On Friday, August 28 Janno Siim defended his PhD thesis „Non-Interactive Shuffle Arguments„
A fundamental requirement for all democratic governments is a secure voting system. In recent years some countries, like Estonia and Switzerland, have adopted internet voting (i-voting), and many more have experimented (e.g., Norway and Australia) or have plans to adopt it in the future (e.g., Lithuania and Russia). I-voting has the potential to offer better convenience, lower administrative costs, and higher voter turnout, but this comes with increased security concerns and significant technical challenges.
Consider the simple procedure of shaking the ballot box to mix the order of the ballots. Mixing is essential to anonymize voters, but it is far from obvious how to achieve an equivalent result with encrypted digital ballots. Who should perform the mixing procedure? How to make sure that votes are not removed or substituted? Can we be sure that votes cannot be traced?
We can solve this problem with a distributed system called a mix-network. The idea is to let each peer in the mix-network shuffle (randomly reorder and obfuscate) the ciphertexts. This will make it computationally overwhelming to trace the input ciphertexts to the output ciphertexts assuming that at least one peer in the mix-network is honest. However, each peer should also prove that it performed the shuffle correctly to avoid substitution attacks. The proof has to be hard to forge (sound) and should leak no information besides the truth of the statement (zero-knowledge).
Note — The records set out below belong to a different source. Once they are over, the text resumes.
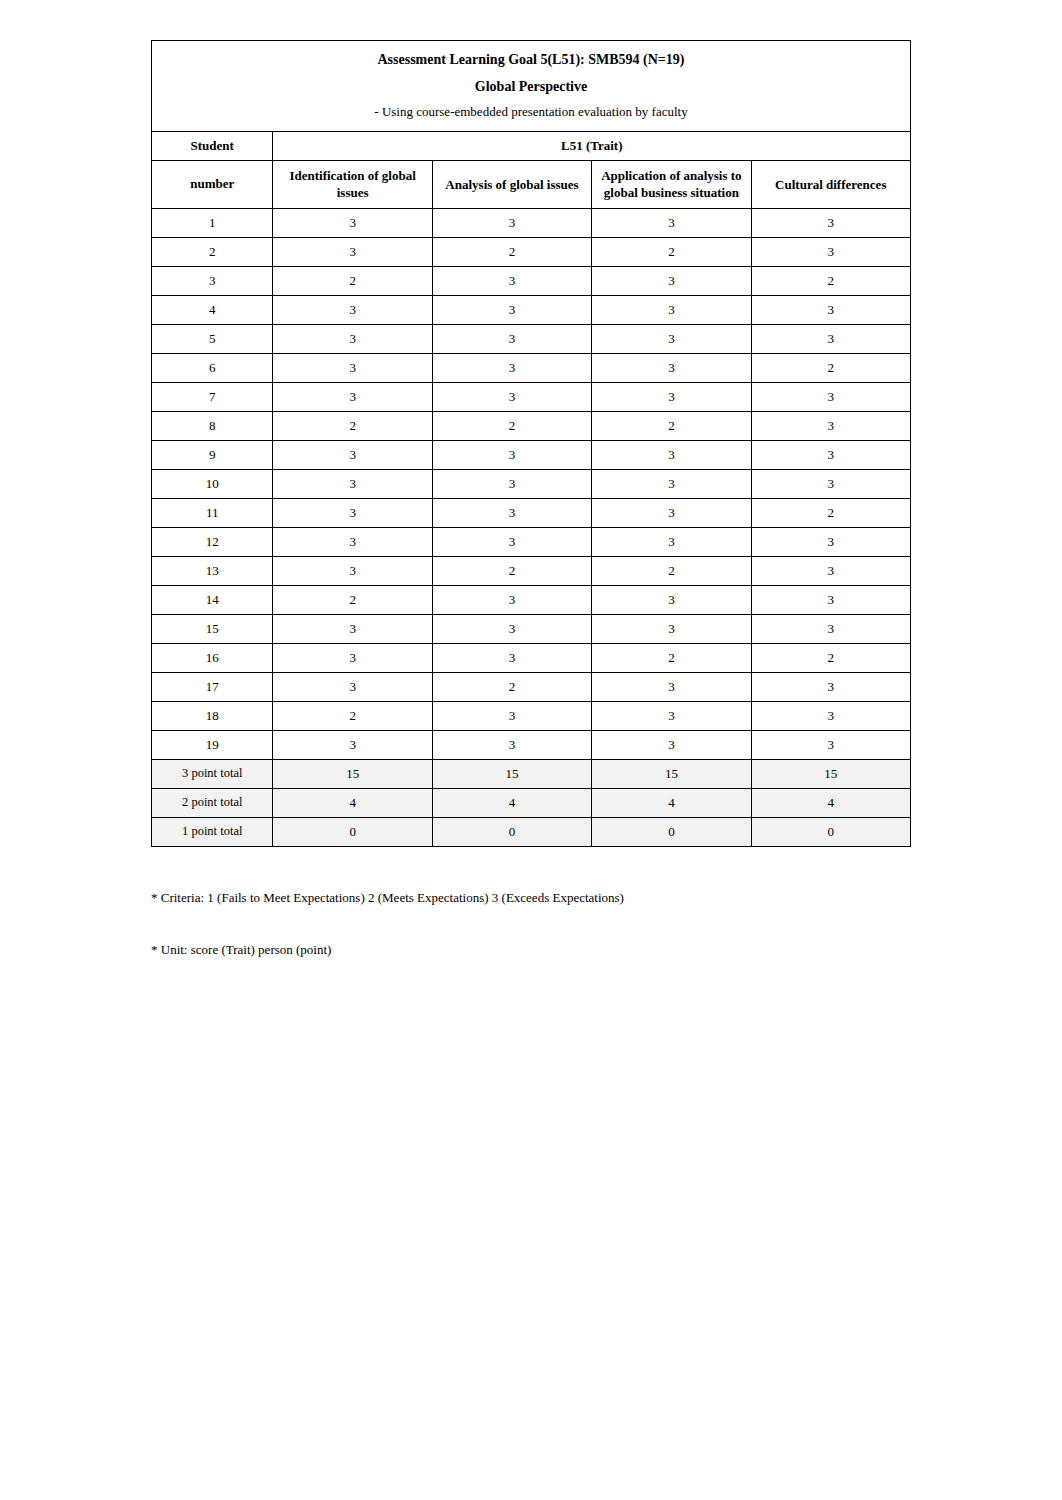| Assessment Learning Goal 5(L51): SMB594 (N=19) Global Perspective - Using course-embedded presentation evaluation by faculty |
| Student | L51 (Trait) |
| number | Identification of global issues | Analysis of global issues | Application of analysis to global business situation | Cultural differences |
| 1 | 3 | 3 | 3 | 3 |
| 2 | 3 | 2 | 2 | 3 |
| 3 | 2 | 3 | 3 | 2 |
| 4 | 3 | 3 | 3 | 3 |
| 5 | 3 | 3 | 3 | 3 |
| 6 | 3 | 3 | 3 | 2 |
| 7 | 3 | 3 | 3 | 3 |
| 8 | 2 | 2 | 2 | 3 |
| 9 | 3 | 3 | 3 | 3 |
| 10 | 3 | 3 | 3 | 3 |
| 11 | 3 | 3 | 3 | 2 |
| 12 | 3 | 3 | 3 | 3 |
| 13 | 3 | 2 | 2 | 3 |
| 14 | 2 | 3 | 3 | 3 |
| 15 | 3 | 3 | 3 | 3 |
| 16 | 3 | 3 | 2 | 2 |
| 17 | 3 | 2 | 3 | 3 |
| 18 | 2 | 3 | 3 | 3 |
| 19 | 3 | 3 | 3 | 3 |
| 3 point total | 15 | 15 | 15 | 15 |
| 2 point total | 4 | 4 | 4 | 4 |
| 1 point total | 0 | 0 | 0 | 0 |
* Criteria: 1 (Fails to Meet Expectations) 2 (Meets Expectations) 3 (Exceeds Expectations)
* Unit: score (Trait) person (point)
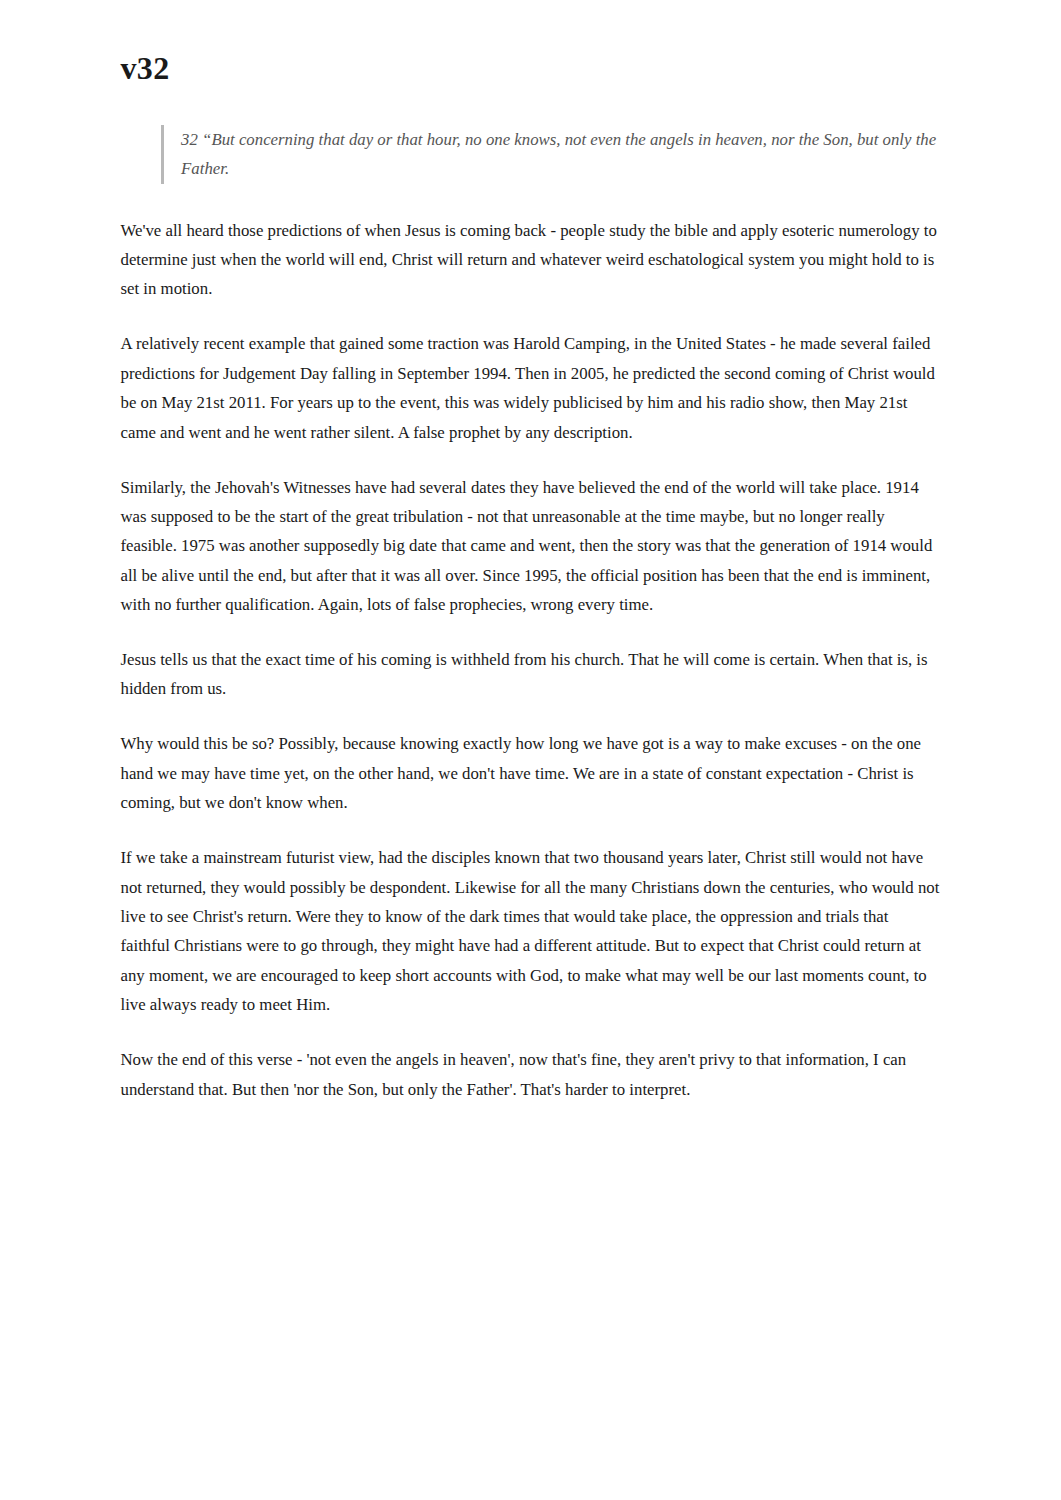v32
32 “But concerning that day or that hour, no one knows, not even the angels in heaven, nor the Son, but only the Father.
We've all heard those predictions of when Jesus is coming back - people study the bible and apply esoteric numerology to determine just when the world will end, Christ will return and whatever weird eschatological system you might hold to is set in motion.
A relatively recent example that gained some traction was Harold Camping, in the United States - he made several failed predictions for Judgement Day falling in September 1994. Then in 2005, he predicted the second coming of Christ would be on May 21st 2011. For years up to the event, this was widely publicised by him and his radio show, then May 21st came and went and he went rather silent. A false prophet by any description.
Similarly, the Jehovah's Witnesses have had several dates they have believed the end of the world will take place. 1914 was supposed to be the start of the great tribulation - not that unreasonable at the time maybe, but no longer really feasible. 1975 was another supposedly big date that came and went, then the story was that the generation of 1914 would all be alive until the end, but after that it was all over. Since 1995, the official position has been that the end is imminent, with no further qualification. Again, lots of false prophecies, wrong every time.
Jesus tells us that the exact time of his coming is withheld from his church. That he will come is certain. When that is, is hidden from us.
Why would this be so? Possibly, because knowing exactly how long we have got is a way to make excuses - on the one hand we may have time yet, on the other hand, we don't have time. We are in a state of constant expectation - Christ is coming, but we don't know when.
If we take a mainstream futurist view, had the disciples known that two thousand years later, Christ still would not have not returned, they would possibly be despondent. Likewise for all the many Christians down the centuries, who would not live to see Christ's return. Were they to know of the dark times that would take place, the oppression and trials that faithful Christians were to go through, they might have had a different attitude. But to expect that Christ could return at any moment, we are encouraged to keep short accounts with God, to make what may well be our last moments count, to live always ready to meet Him.
Now the end of this verse - 'not even the angels in heaven', now that's fine, they aren't privy to that information, I can understand that. But then 'nor the Son, but only the Father'. That's harder to interpret.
Such proofs are called zero-knowledge shuffle arguments, and this thesis studies their constructions. Importantly, we avoid the heuristic security model, used in many previous works, which (incorrectly) treats a cryptographic hash function as a truly random function. We show that it is possible to construct shuffle arguments, that are efficient enough for large-scale elections, in other security models than the random oracle model.
First, we construct a very efficient non-interactive shuffle argument that avoids the random oracle model and instead uses the generic group model. We achieve this by combining several recent tools like quasi-adaptive zero-knowledge arguments and SNARKs. We implement our argument and observe practical efficiency for large-scale elections: the proving time for 100,000 ciphertexts is less than a minute, and verification time is less than 1.5 minutes on modest hardware. Unfortunately, security requires that the prover and the verifier have access to a trusted reference string (CRS).
Secondly, motivated by the previous issue, we study how to reduce trust assumptions in zero-knowledge arguments. There are efficient multiparty computation (MPC) protocols for generating CRSs for a large class of arguments, but they require the random oracle model. We improve upon one such protocol and, among other results, remove the requirement for the random oracle. We prove the security of this protocol in a framework that allows composability with different protocols.
Thirdly, we modify our shuffle argument to be applicable to the above MPC protocol. This guarantees both soundness and zero-knowledge as long as at least one peer in the MPC protocol is honest. We go one step further and show how to obtain zero-knowledge, even if all the peers are malicious. Additionally, we simplify the argument’s construction and prove its security based on weaker security assumptions.